Representatives of other Iranian minority religions also visited — and made themselves present at this week’s funeral procession.

Rabbi Yehuda Gerami, chief rabbi of the Iranian Jewish community, led a delegation to the Soleimani home in what analysts described as a show of Iranian national unity.

This week, the state-owned Iranian Students News Agency quoted another representative of the country’s Jewish community, Solomon Kohan Sadegh, as saying: “Members of the Jewish community, like the rest of the Iranian society, are present and will stand for the ideals of the Revolution.”

Around 10,000 Jews still live in Iran today, a significant reduction from the over 100,000 who were in the country prior to the Islamic Revolution of 1979.

A report in Deutsche Welle last year shed light on the lifestyle kept by those who remained.

Jews have official minority status and a permanent seat in the country’s parliament. In return, a quotation from the Ayatollah Khomeini shortly after the Shah was overthrown — “We recognise our Jews as separate from those godless Zionists” — appears today in many of Iran’s synagogues.
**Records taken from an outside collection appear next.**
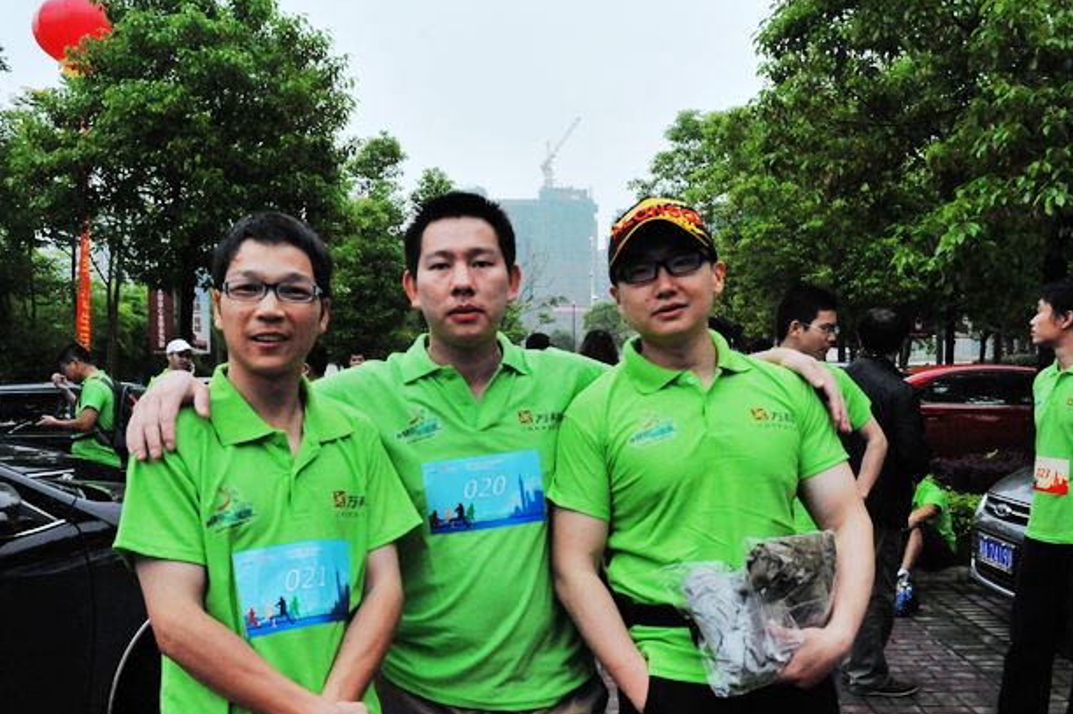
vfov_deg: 36.7
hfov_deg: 53.1
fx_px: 1072
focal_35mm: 36
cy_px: 411
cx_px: 498
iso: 6400
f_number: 9
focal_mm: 29
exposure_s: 1/2500
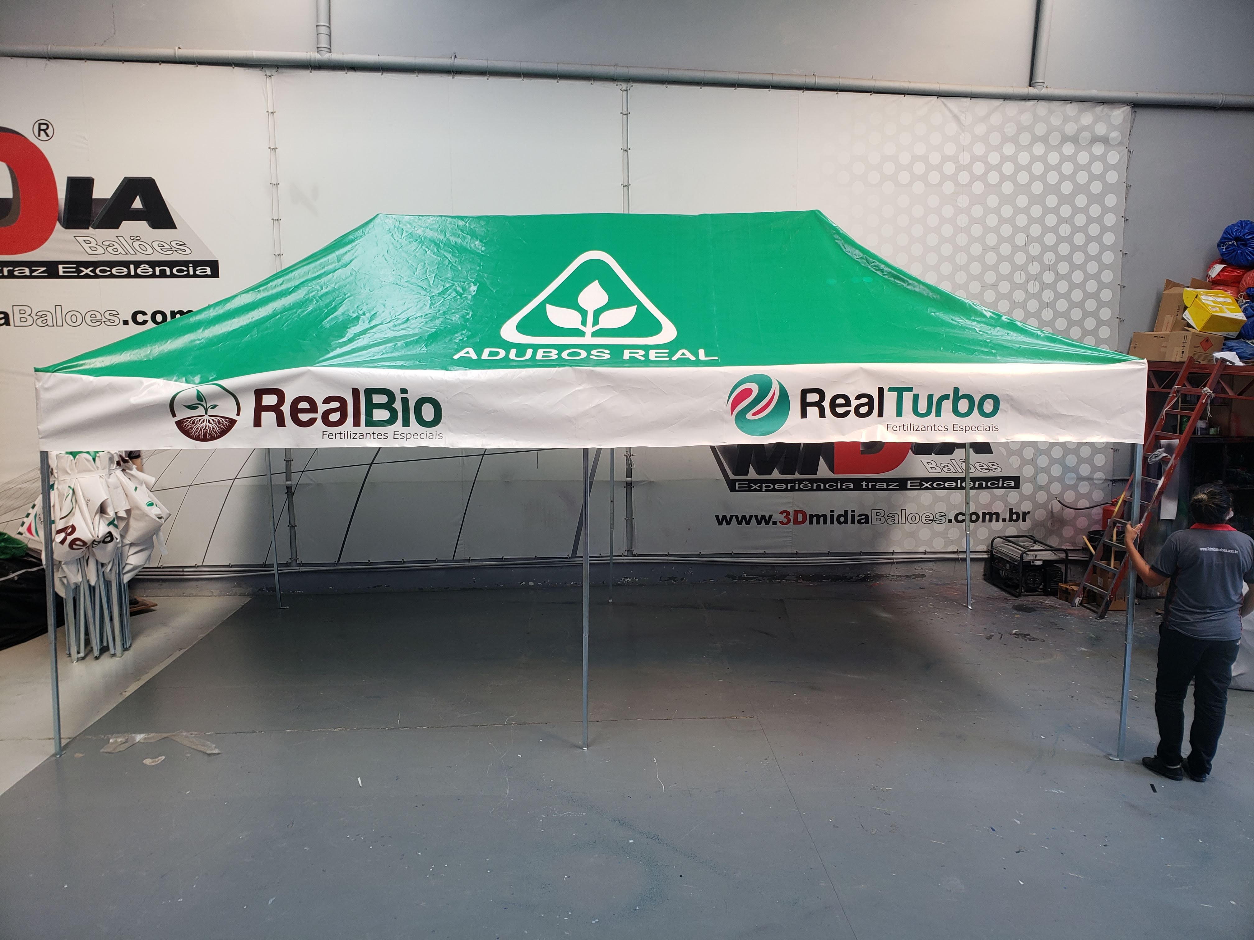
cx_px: 627
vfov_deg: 53.1
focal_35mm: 26
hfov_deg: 67.3
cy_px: 470
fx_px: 942
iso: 50
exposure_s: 1/60
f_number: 2.4
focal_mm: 4.3
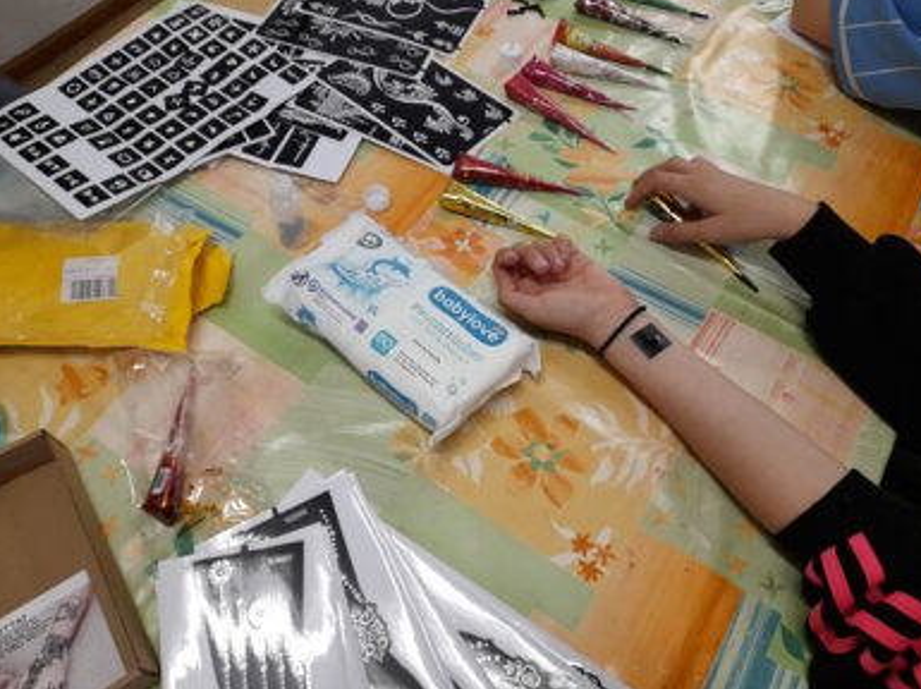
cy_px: 340
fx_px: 691
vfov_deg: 53.0
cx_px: 474
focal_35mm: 26
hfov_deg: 67.3
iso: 160
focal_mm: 4.6
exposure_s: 1/50
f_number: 2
Congregants are able to keep a kosher diet and run their own butchers. Iranian Jews also observe Shabbat, are permitted to take Saturdays off work and have an exemption to the country’s notorious alcohol ban to allow wine on Friday nights.

But discrimination does exist: Jews cannot take senior positions in important state institutions like the military or police.

It is a delicate balance that helps explain why the Iranian Jewish community issued a statement last week saying “God will avenge the blood of Soleimani”.

Rani Amrani of Israel’s Farsi language station RadioRan, told Israel Hayom that it was “very important that minorities in Iran, especially the Jews” condemned Soleimani’s death so that they were not targeted for being outsiders.